** start TEXT SHOWN **
8 Hedge Fund Manager Startup Tips (2024)

There are many reasons why starting a hedge fund has become the new American dream. Almost everyone has read the stories about hedge fund billionaires. Their faces are in the mainstream media almost daily. And yet, the secretive and exclusive nature of the hedge funds they created is a draw in itself compared to many other areas of finance and investing, which can seem mundane.

With a little bit of capital, it is relatively easy to start a hedge fund. However, implementing risk controls, growing assets, hiring staff, and running the organization as a profitable business while producing positive performance is very challenging.

Key Takeaways

  • If you want to start a hedge fund, think of it like any other business startup: build it like a business.
  • Clearly define your investment strategy and get ready to communicate it effectively to staff and initial investors.
  • Develop a marketing plan and start looking for sources of startup capital and talented employees.

The Hedge Fund Rollercoaster

First of all, you'd better be sure you know what you're doing. The best fund managers hold professional and educational credentials and, depending on the state in which they work, may hold FINRA licenses. The hedge fund industry as a whole has had its ups and downs, and many of the players in it fold, year after year.

In 2018 alone, $88 billion was withdrawn from hedge funds by their investors, and more than 400 funds were liquidated, according to CNN. Poor performance combined with high fees spelled death for those funds. Yet hedge funds as a whole still had an estimated $3.2 trillion under management.

In 2019, the industry roared back. The HFRI Fund Weighted Composite Index, which tracks the industry as a whole, returned 10.4% for the year, its best year since 2009. Hedge funds performed very well again in 2020, returning 9.8% for the year.

Tips for Hedge Fund Startups

It's important to realize that a hedge fund is a business, and it must be approached with the same systematic approach and long-term perspective. Here are seven big factors to work through.

1. What's Your Competitive Advantage?

Your hedge fund must have a competitive advantage over others in the market. This can be a marketing advantage, an information advantage, a trading advantage, or a resource advantage. A marketing advantage might be close relationships with hundreds of high-net-worth investors. A resource advantage could be a connection to an asset-management firm that might invest heavily in launching a hedge fund.

2. Define Your Strategy

Some hedge fund startups underestimate the importance of clearly defining the fund's investment strategy. Define your strategy and hone it until you can explain it succinctly to your own team and initial investors. The strategy must be repeatable, defensible, and profitable after paying the costs of running the hedge fund.

Ideas that have not been tested in the real markets don't hold much water with investors and consultants, who see hundreds of wannabe hedge fund managers every year.
** end TEXT SHOWN **
* **PROBLEM SET**:
a – Using the hedge fund article above, decide whether each statement agrees with it. For each, answer yes or no and quote the words that decide it. (i) More than 400 hedge funds were liquidated in 2018. (ii) The HFRI Fund Weighted Composite Index returned 9.8% in 2019. (iii) Starting a hedge fund requires a large amount of capital.
b – Translate this sentence from the hedge fund article into Spanish: "The strategy must be repeatable, defensible, and profitable after paying the costs of running the hedge fund."
** start SUPPLIED ENTRIES **
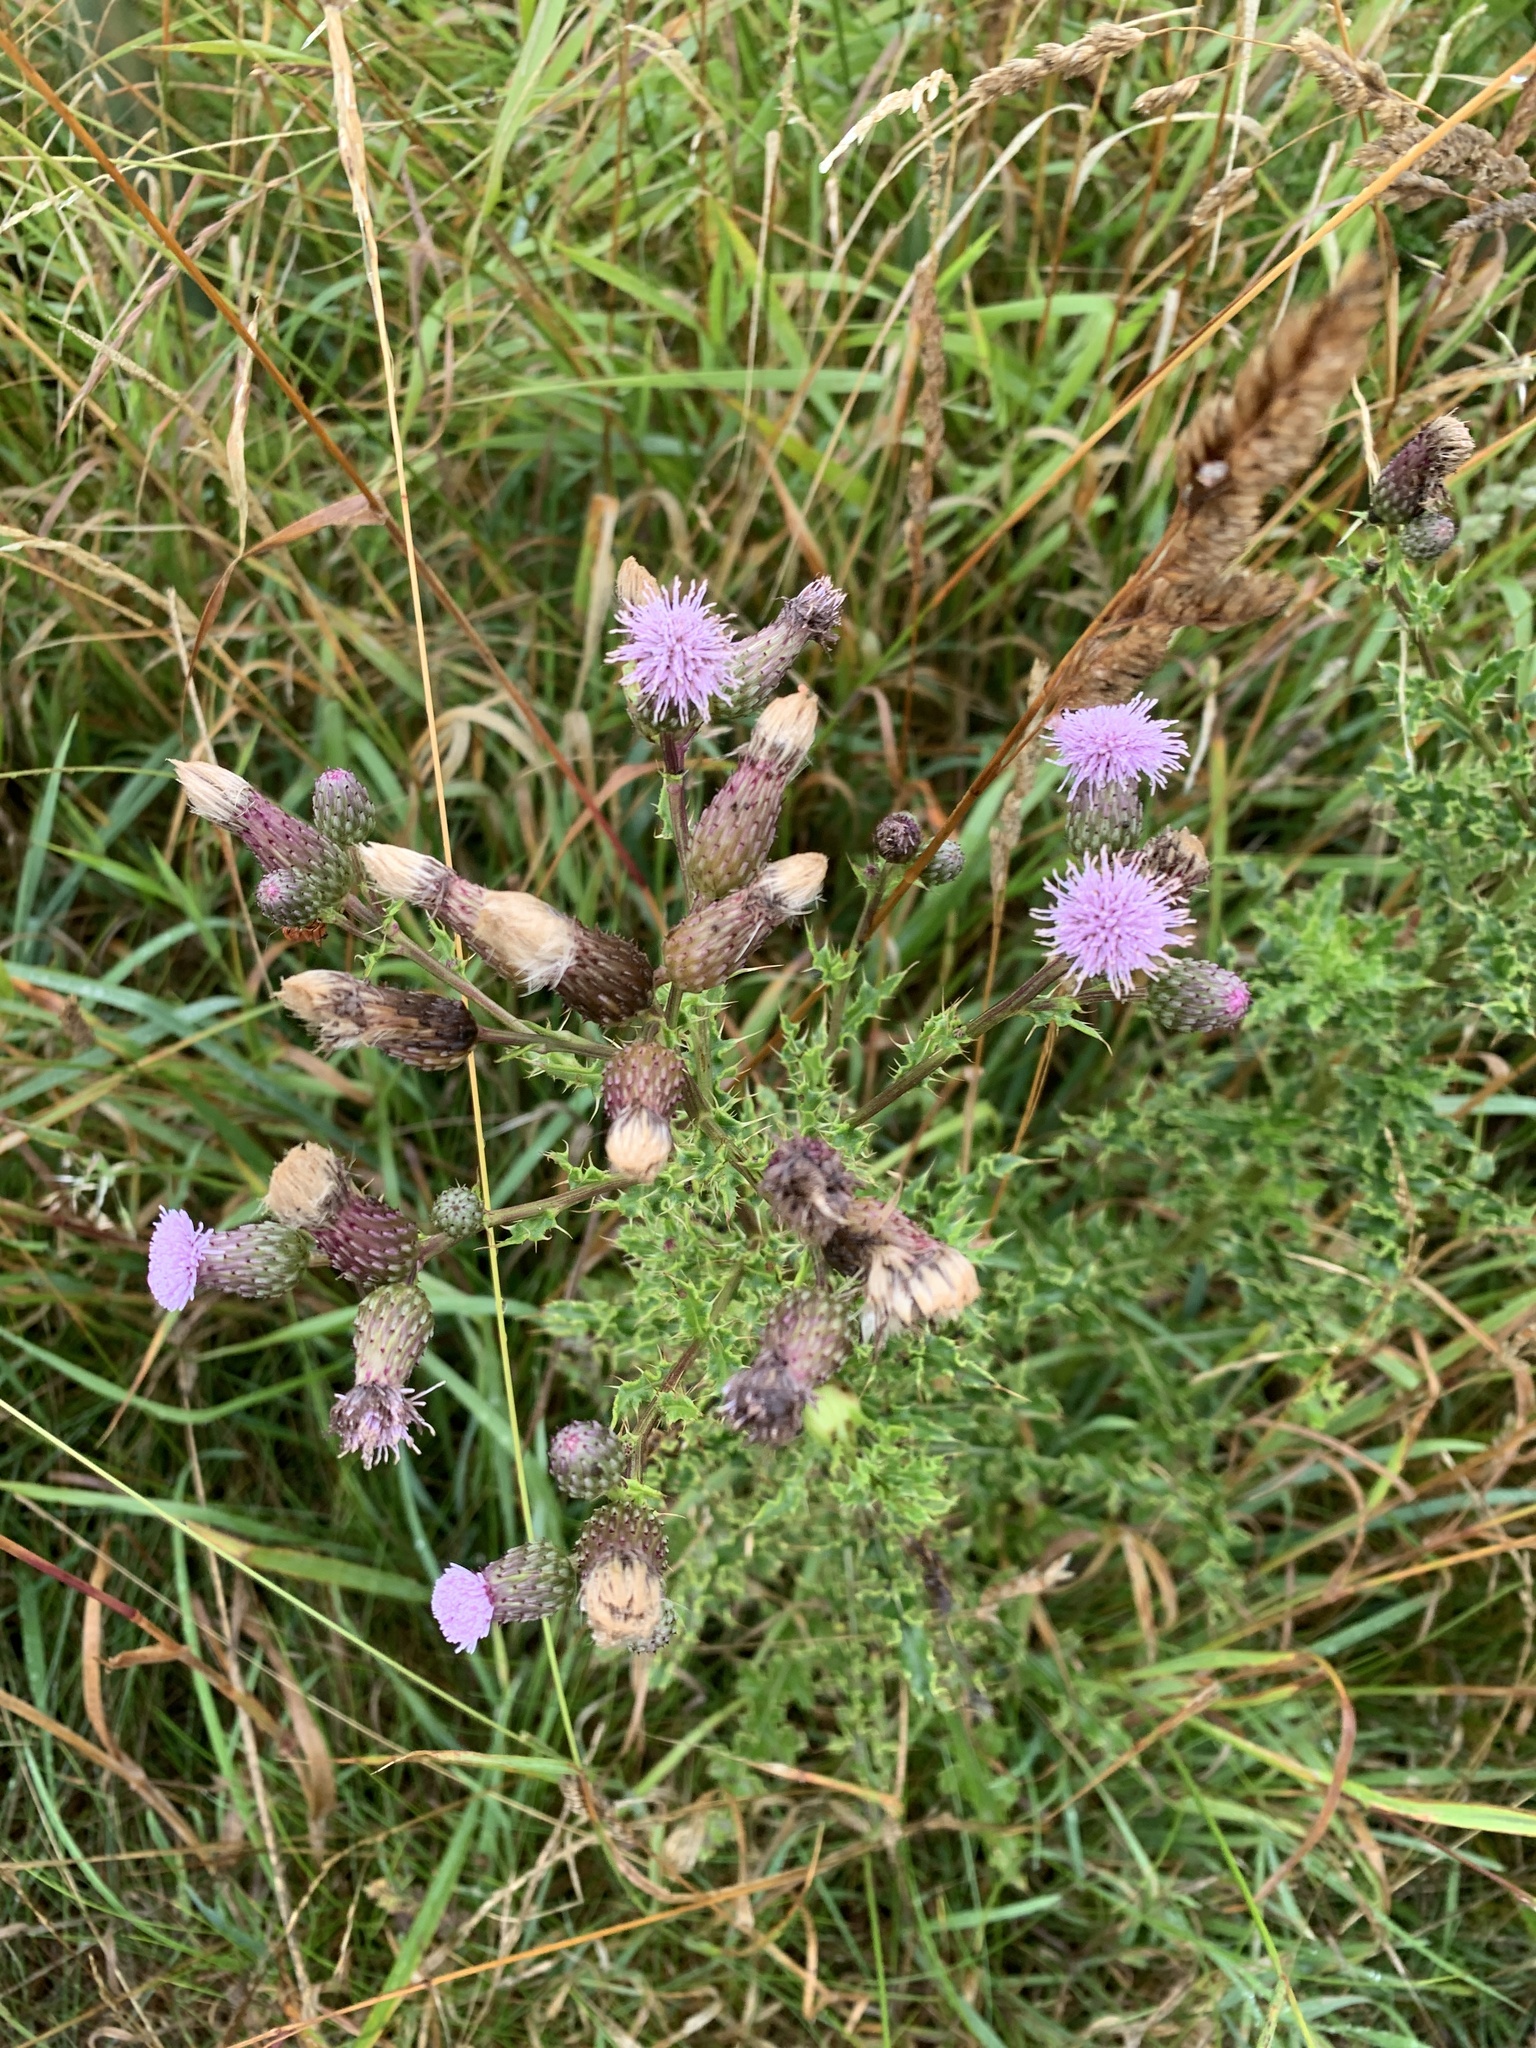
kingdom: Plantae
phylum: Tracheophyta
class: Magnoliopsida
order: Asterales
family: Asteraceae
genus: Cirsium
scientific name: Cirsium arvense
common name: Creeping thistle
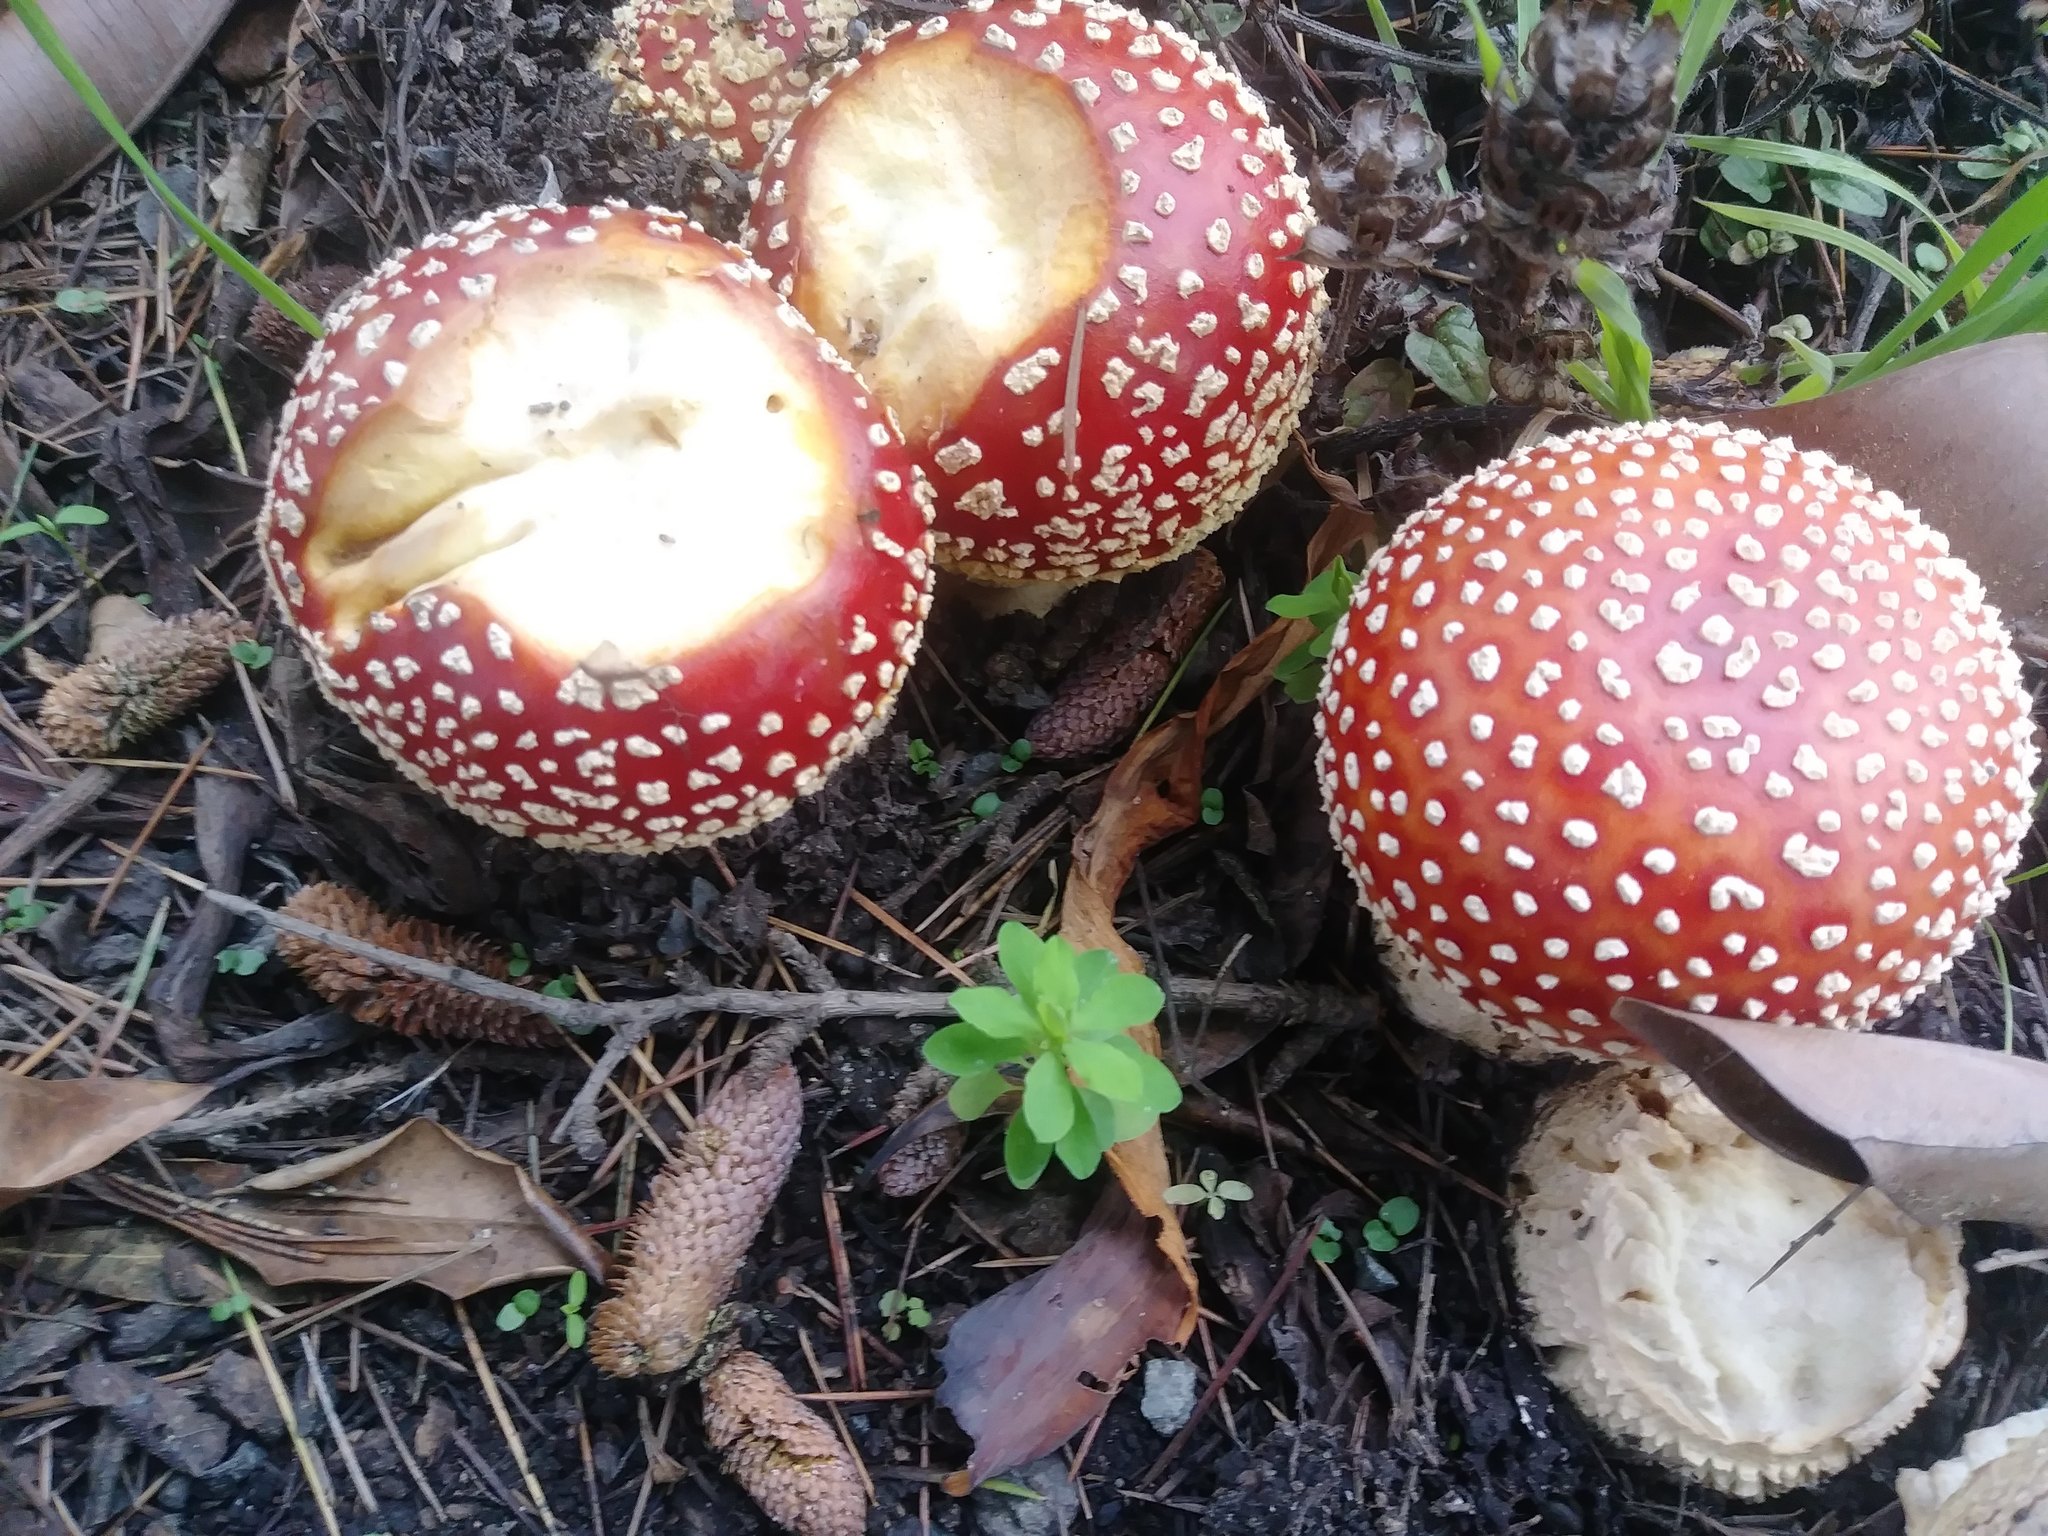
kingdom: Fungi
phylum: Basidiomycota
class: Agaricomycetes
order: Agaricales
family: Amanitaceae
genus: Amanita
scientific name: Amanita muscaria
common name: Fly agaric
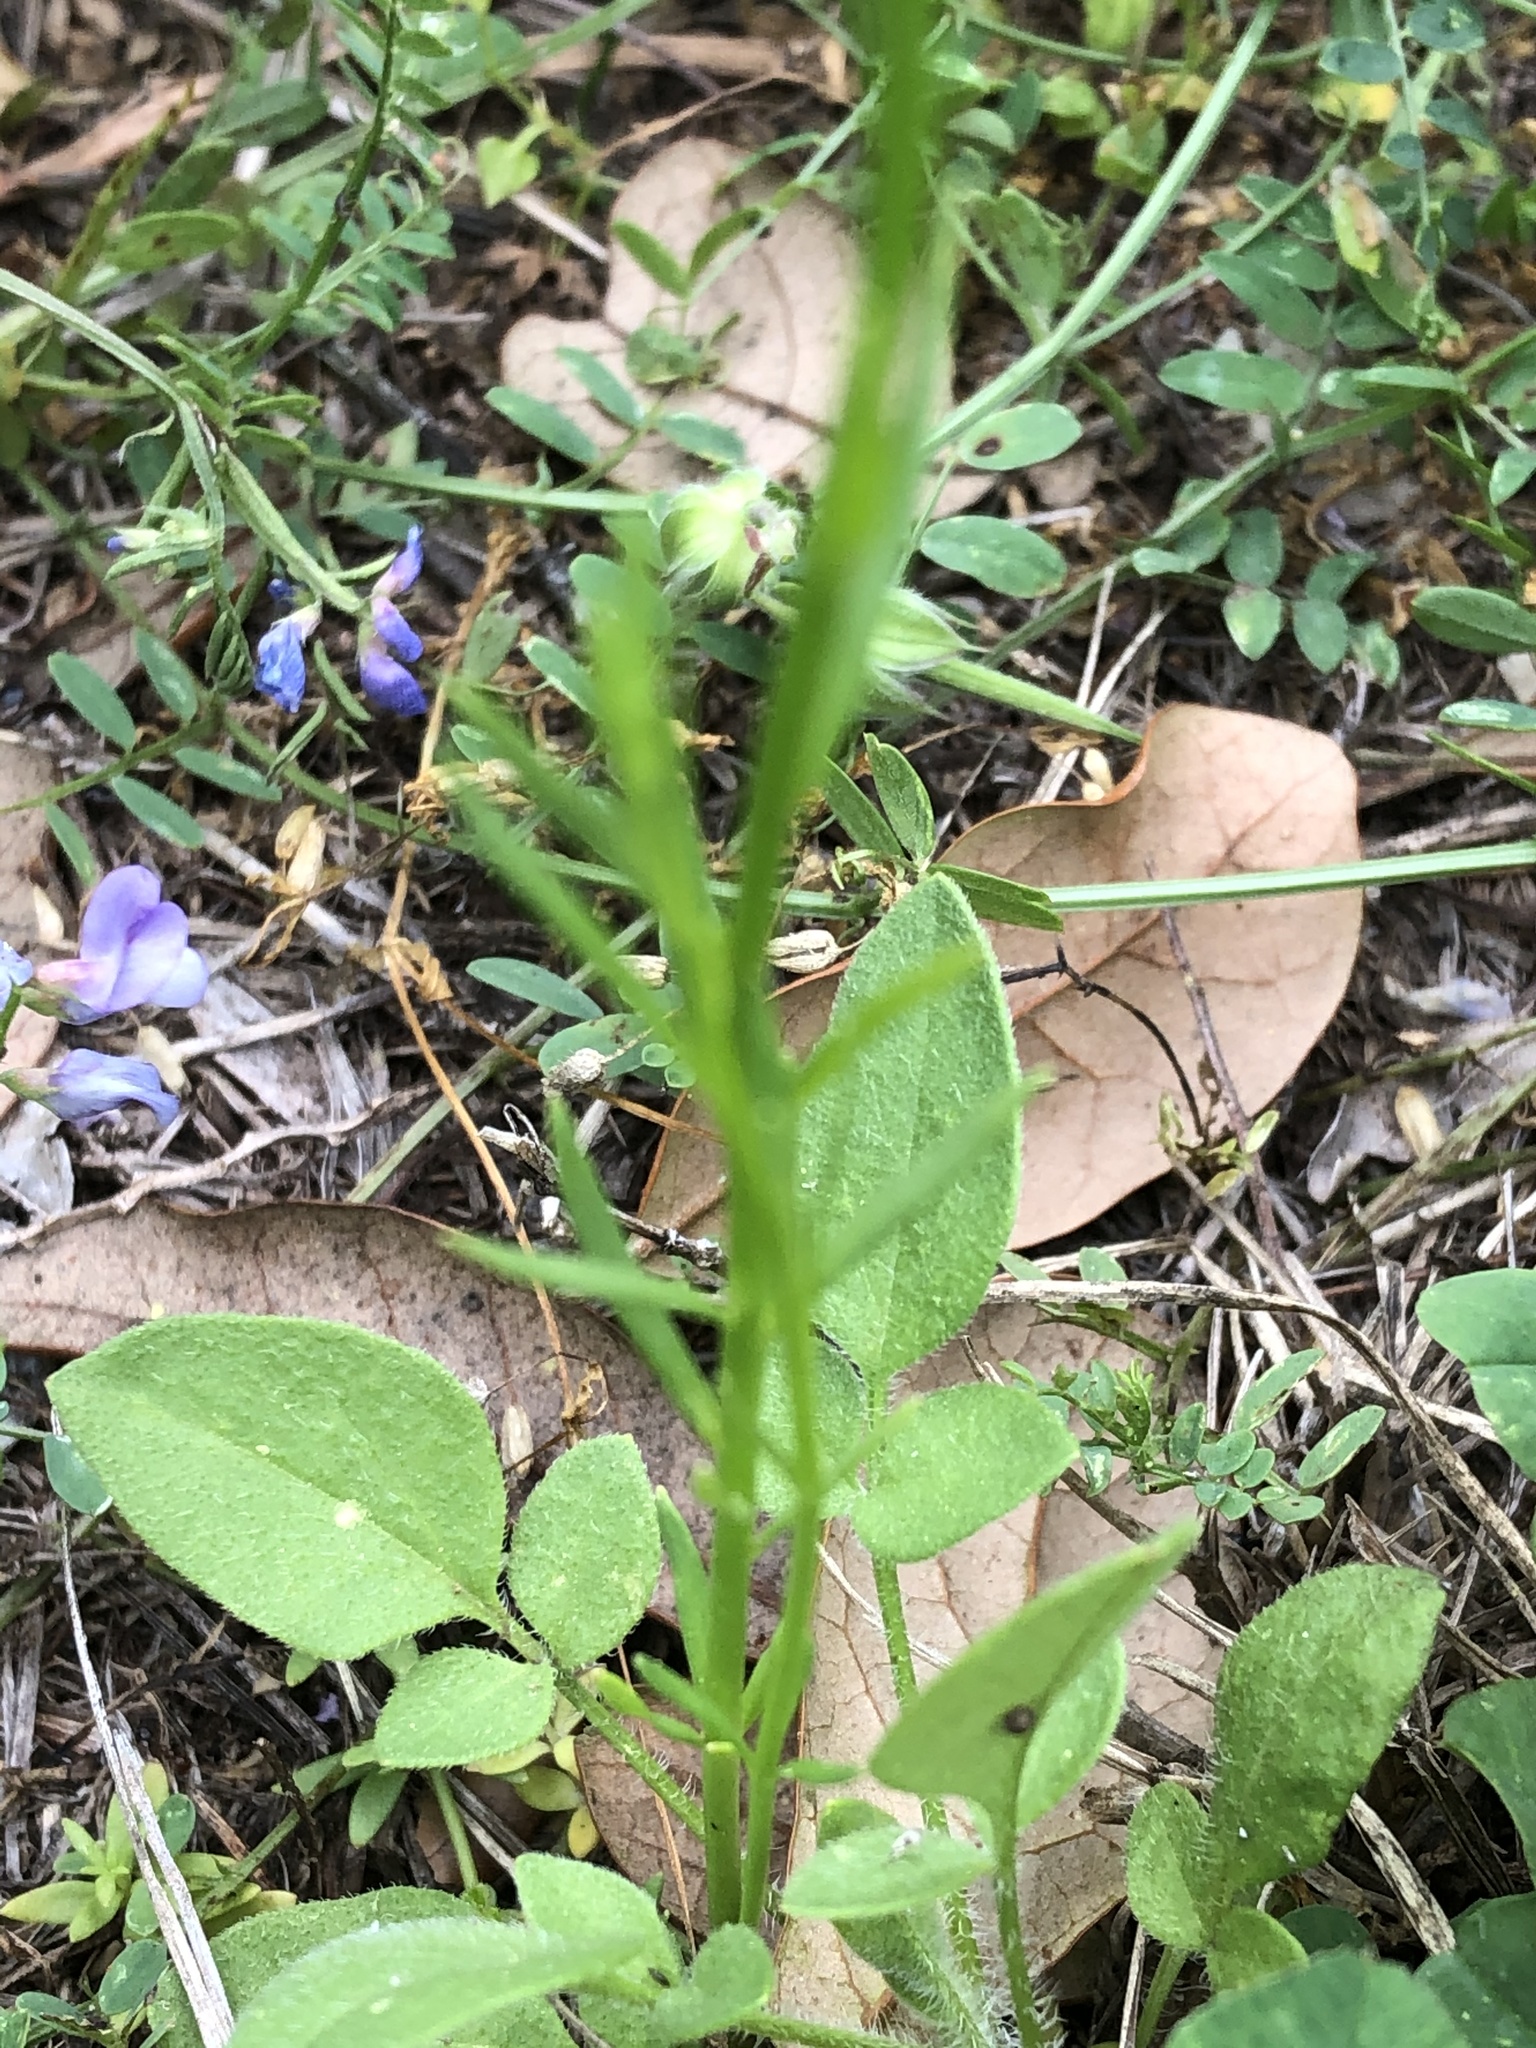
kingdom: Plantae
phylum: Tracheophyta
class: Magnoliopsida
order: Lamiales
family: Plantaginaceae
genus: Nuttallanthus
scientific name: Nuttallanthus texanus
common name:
** end SUPPLIED ENTRIES **
* **FULL ANSWERS**:
a –
(i) Yes: "more than 400 funds were liquidated"
(ii) No: "returned 10.4% for the year, its best year since 2009"
(iii) No: "With a little bit of capital, it is relatively easy to start a hedge fund."

b – La estrategia debe ser repetible, defendible y rentable después de pagar los costos de operar el fondo de cobertura.